FHA vs Conventional

Why FHA Features: Many people wonder why I should consider an FHA loan. I’ve heard so many negative things about them. They are very expensive. They have (MIP) acronym for Mortgage Insurance Premium. They have (UMIP) acronym for Unified Mortgage Insurance Premium.

The popularity of FHA financing has changed over the years. FHA is easier to qualify for compared to Conventional financing. The differences are in the down payment, debt to income, MIP, UMIP, Gifting, Co-borrowers, and low credit or Fico’s are allowed. Here are some of the updates… For purchase, you can get an incredible 96.5% financing from FHA. So you only have a 3.5% down payment plus closing costs. If you have an alert realtor, you can ask that seller to pay your closing cost. Sometimes a motivated seller will do this to close the deal.

Down payment assistance:

Do you need help with the down payment and closing cost? In some instances, some counties offer down payment assistance up to $70,000…The types of programs depend on each county. Some have a no pay back are a payback arrangement after you sell your residence. That can be a substantial assistance in making your purchase a huge success. Family members can also make a gift towards the downpayment.

Debt to Income ratio:

The debt to income ratio can be critical but can be solved by several options. A knowledgeable mortgage consultant can help find which strategy would be best for you. Known by the acronym DTI maximum allows borrowers to spend up to 55 to 57 percent of their income on monthly debt obligations, such as mortgage, credit cards, student loans and car loans. In contrast, conventional mortgage guidelines tend to cap debt-to-income ratios at around 43 percent. 80% Financing with a 20% down is standard. If you don’t have the 20% down, you can go with 10% or maybe even 5%. But you will have MI monthly mortgage insurance. Some lenders will pay for it in the form of a higher rate.  This is one of the reasons why FHA is so popular. Its easier to qualify for.

Not enough income:

But what if you still do not have enough income. What do you do? Well, there are several ways to make your purchase happen. You can buy down the rate to a lower rate. You can make a larger downpayment. Instead of a 30 year fixed go for an Arm-adjustable.
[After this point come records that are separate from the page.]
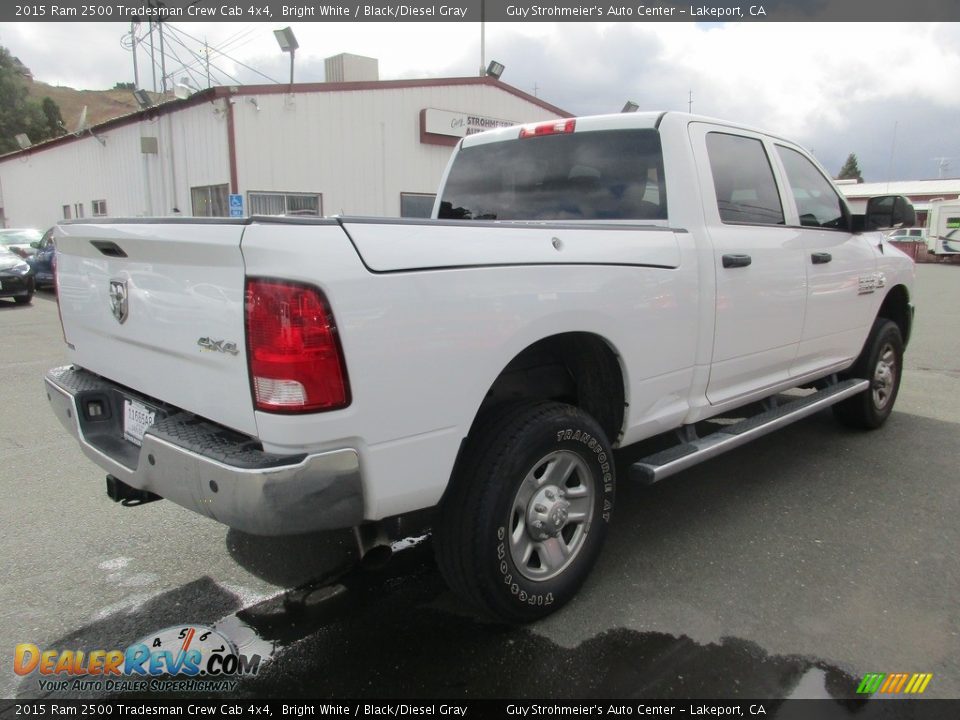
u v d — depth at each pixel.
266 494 2.03
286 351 2.00
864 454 4.80
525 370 3.00
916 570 3.21
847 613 2.86
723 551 3.40
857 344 4.81
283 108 15.59
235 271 2.07
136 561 3.36
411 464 2.27
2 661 2.62
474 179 4.30
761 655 2.59
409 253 2.20
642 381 3.08
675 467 3.19
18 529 3.70
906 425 5.52
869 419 5.17
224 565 3.33
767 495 4.08
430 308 2.24
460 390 2.35
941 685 2.42
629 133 3.59
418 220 2.28
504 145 4.15
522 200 4.05
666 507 3.92
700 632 2.73
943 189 46.16
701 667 2.52
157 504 4.04
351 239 2.08
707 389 3.53
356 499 2.17
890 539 3.52
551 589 2.79
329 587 3.12
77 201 23.03
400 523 2.64
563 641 2.68
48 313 12.92
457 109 18.42
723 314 3.46
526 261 2.53
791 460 4.68
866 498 4.04
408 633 2.75
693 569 3.22
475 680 2.47
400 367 2.18
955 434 5.27
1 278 13.62
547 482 2.77
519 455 2.56
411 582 3.16
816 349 4.33
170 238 2.24
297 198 16.08
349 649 2.66
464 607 2.94
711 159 3.56
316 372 2.02
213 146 15.70
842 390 4.62
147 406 2.70
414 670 2.53
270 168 15.59
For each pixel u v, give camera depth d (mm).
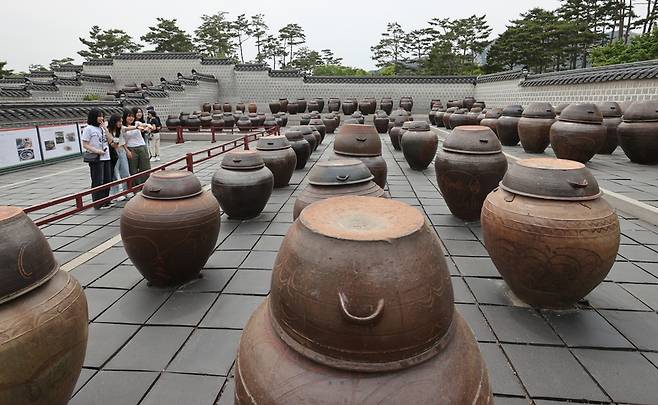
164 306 4141
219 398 2914
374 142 7457
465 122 16016
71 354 2479
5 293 2236
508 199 3824
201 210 4402
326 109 28484
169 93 23172
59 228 6602
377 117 20438
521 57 33562
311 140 12367
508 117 12672
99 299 4289
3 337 2152
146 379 3107
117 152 8289
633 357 3260
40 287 2418
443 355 1814
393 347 1694
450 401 1690
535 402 2826
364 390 1645
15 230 2383
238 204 6598
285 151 8828
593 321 3746
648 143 8977
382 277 1713
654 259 4961
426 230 1978
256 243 5820
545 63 33812
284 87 28766
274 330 1946
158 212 4211
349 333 1686
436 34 41188
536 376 3064
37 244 2471
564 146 9031
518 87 19188
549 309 3959
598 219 3473
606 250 3477
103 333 3686
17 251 2324
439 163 6355
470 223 6523
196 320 3883
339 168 4883
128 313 4012
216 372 3178
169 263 4316
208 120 20062
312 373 1718
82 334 2574
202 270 4953
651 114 8930
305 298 1773
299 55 51344
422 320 1742
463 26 39000
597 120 8875
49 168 12430
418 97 27562
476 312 3943
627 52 26281
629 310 3904
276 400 1707
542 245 3523
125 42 41875
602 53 28453
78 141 14328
Adjustable arms come in a 3,5,7 and 10-year fixed arms all amortized over 30 years…There are so many ways to achieve your purchase or refinance. You just need to ask the key questions? What is the purpose of my loan. How long do I intend to stay in my home? Will my family outgrow this home in the next 5 years? Is this my starter home? Will I want to move up to a better neighborhood or better school district.